Threading and Hardware
Threading at the software level allows us to take advantage of a machine’s multiple cores and hyper-threads. From a Java perspective, we will consider the hyper-threads as actual CPUs and tune our application running on a four-core, eight hyper-thread machine as if it had eight CPUs. But from a measurement perspective, we should be expecting only a five-to-six times improvement compared to a single core.
Thread Pool
Java servers are typically build around the notion of one or more thread pools to handle requests: each call into the server is handled by a thread from the pool. All thread pools work in essentially the same way. Tasks are submitted to a queue. Then a certain number of threads picks up tasks from the queue and executes them. After finishing the task, the thread returns to the task queue to retrieve another job to execute (and if there are no more tasks to perform, the thread waits for a task).
The key factor in using a thread pool is that tuning the size of the pool is crucial to getting the best performance. Thread pool performance varies depending on basic choices about thread pool size, and under certain circumstances an oversized thread pool will be detrimental to performance.
Thread pools have a minimum and maximum number of threads.

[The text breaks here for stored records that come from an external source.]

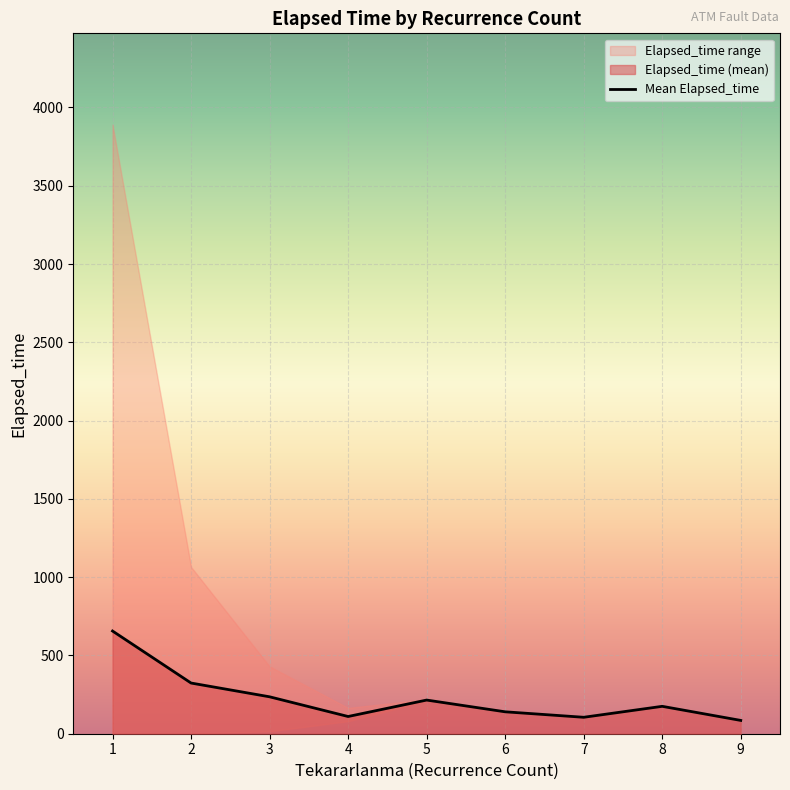

Is it true that the value at 3 is 235.8?

True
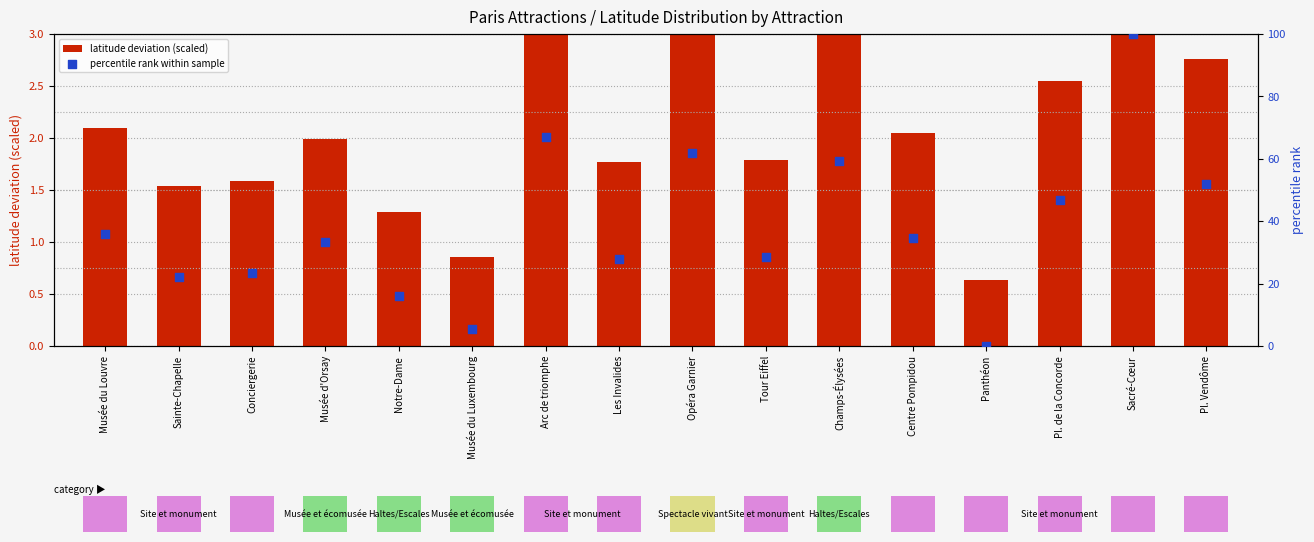

Is the value of latitude deviation (scaled) at Tour Eiffel greater than the value of percentile rank within sample at Musée du Luxembourg?

No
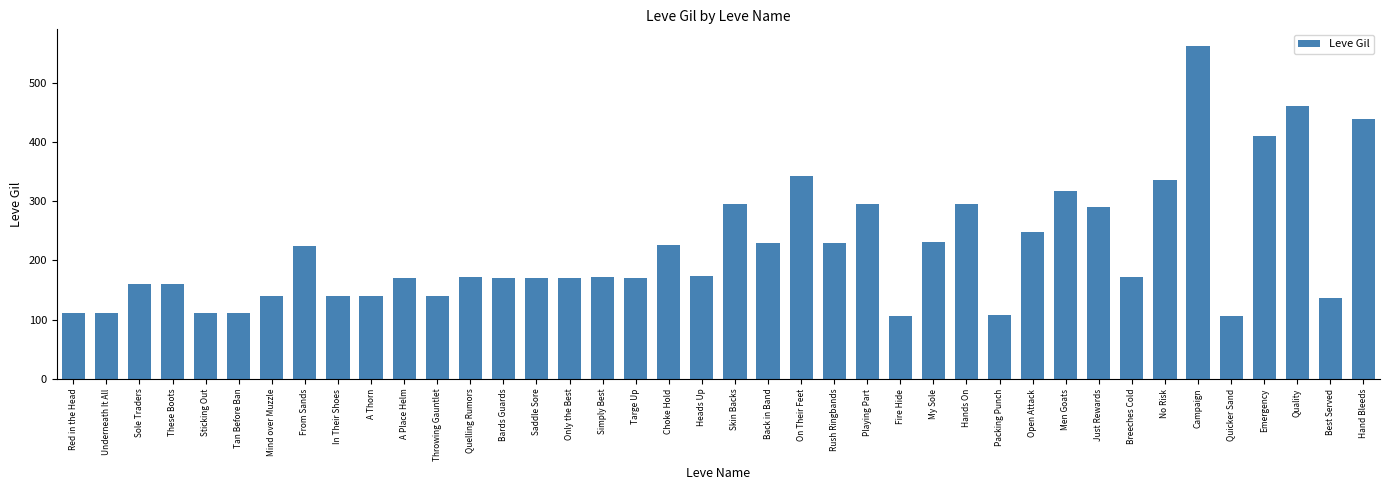

What is the label of the 28th bar from the left?

Hands On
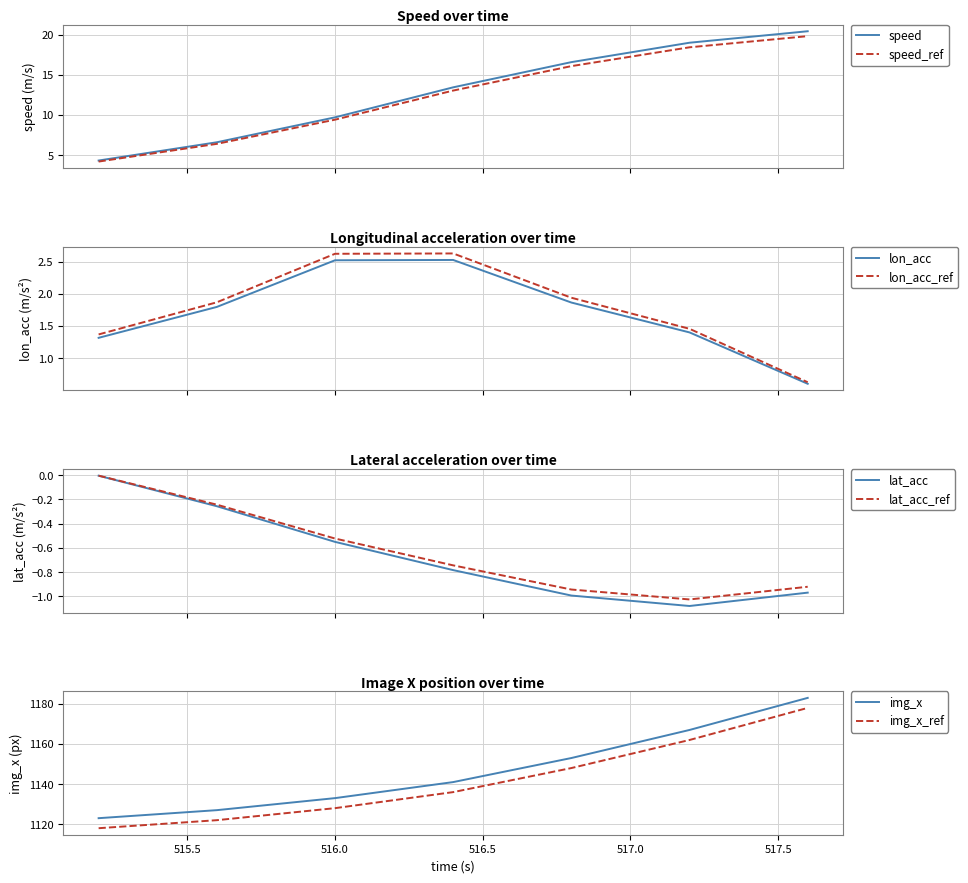

True or false: img_x_ref and img_x intersect in this chart.

False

The minimum number of threads is kept around, waiting for tasks to be assigned to them. Because creating a thread is a fairly expensive operation, this speeds up the overall operation when a task is submitted: it is expected that an already existing thread can pick it up. On the other hand, threads require system resources, including native memory for their stacks, and having too many idle threads can consume resources that could be used by othre processes. The maximum number of threads also serves as a necessary throttle, preventing too many tasks from executing at once.